Phobos and Deimos, photographed here by the Mars Reconnaissance Orbiter, are tiny, irregularly-shaped moons that are probably strays from the main asteroid belt. Credit: NASA
Mars has two tiny moons. Phobos, the larger of them, is a spud-shaped object about 14 miles (22 km) across. Deimos (DEE-mohs or DYE-mohs) is a bumpy ball with an average diameter of 8 miles (13 km). Compared to our moon’s 2,159 mile (3,474 km) diameter, these guys are truly small potatoes.
Phobos passing overhead after sunset as seen by NASA’s Curiosity Rover last month. Time-lapse images were taken over 27 minutes.
Both the Curiosity rover and the Spirit and Opportunity rovers have taken time out from staring at the ground to occasionally look up at the moons of Mars at dusk or dawn. This week NASA released a short video of Phobos crossing through the sky after sunset. I like the fresh perspective. Seeing how the Martian sky differs from Earth’s makes that planet feel all the more an alien.
The Spirit Rover captured this transit of Phobos across the sun in 2005. Credit:NASA
If you could stand next to Curiosity and look up, you’d see that Phobos looks considerably smaller than Earth’s moon – only a third as big. Like our moon, it occasionally crosses in front of the sun, an event known as a transit.
While it’s too small to completely eclipse the sun it makes a striking silhouette in the video.
Deimos looks even smaller both because of its smaller size and it’s more than twice as far from the planet as Phobos. To the naked eye, Deimos would look like a brilliant star to everyone but keen-eyed skywatchers who might glimpse its teensy shape with a little concentration.

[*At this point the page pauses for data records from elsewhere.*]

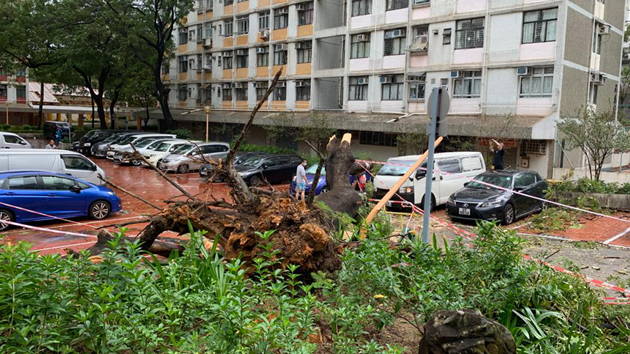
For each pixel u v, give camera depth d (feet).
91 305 11.13
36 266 11.64
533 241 36.91
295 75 112.16
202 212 18.26
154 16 117.70
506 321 15.51
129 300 12.06
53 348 10.59
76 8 109.81
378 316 14.15
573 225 44.39
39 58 114.52
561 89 72.69
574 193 52.85
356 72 99.35
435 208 53.72
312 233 16.33
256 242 16.97
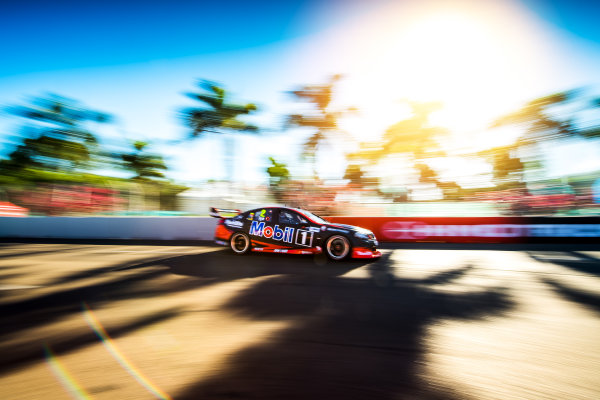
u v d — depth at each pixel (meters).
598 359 1.85
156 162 17.12
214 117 15.34
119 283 3.72
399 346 2.03
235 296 3.16
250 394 1.52
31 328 2.36
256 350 1.98
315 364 1.81
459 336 2.18
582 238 7.51
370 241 5.15
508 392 1.53
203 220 9.16
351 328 2.33
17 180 14.88
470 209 8.77
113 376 1.68
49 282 3.82
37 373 1.72
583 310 2.69
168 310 2.75
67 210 12.72
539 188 8.70
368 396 1.50
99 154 17.36
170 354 1.93
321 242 5.19
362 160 11.65
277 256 5.66
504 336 2.18
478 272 4.27
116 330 2.31
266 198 11.82
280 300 3.02
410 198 9.57
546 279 3.84
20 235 10.57
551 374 1.69
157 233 9.46
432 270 4.41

95 images of the Sun taken by Curiosity early in the mission were aligned to make this animation of Deimos transiting the Sun. Look closely and you’ll see it spinning.
NASA / JPL / MSSS / Emily Lakdawalla
Because they resemble asteroids in size and composition, many astronomers think Deimos and Phobos were captured by Mars in the distant past. Nowadays they circle the planet in 30.3 hours (Deimos) and 7.6 hours (Phobos). While they’re every bit a moon like our own familiar orb, their behavior in the sky is something altogether different.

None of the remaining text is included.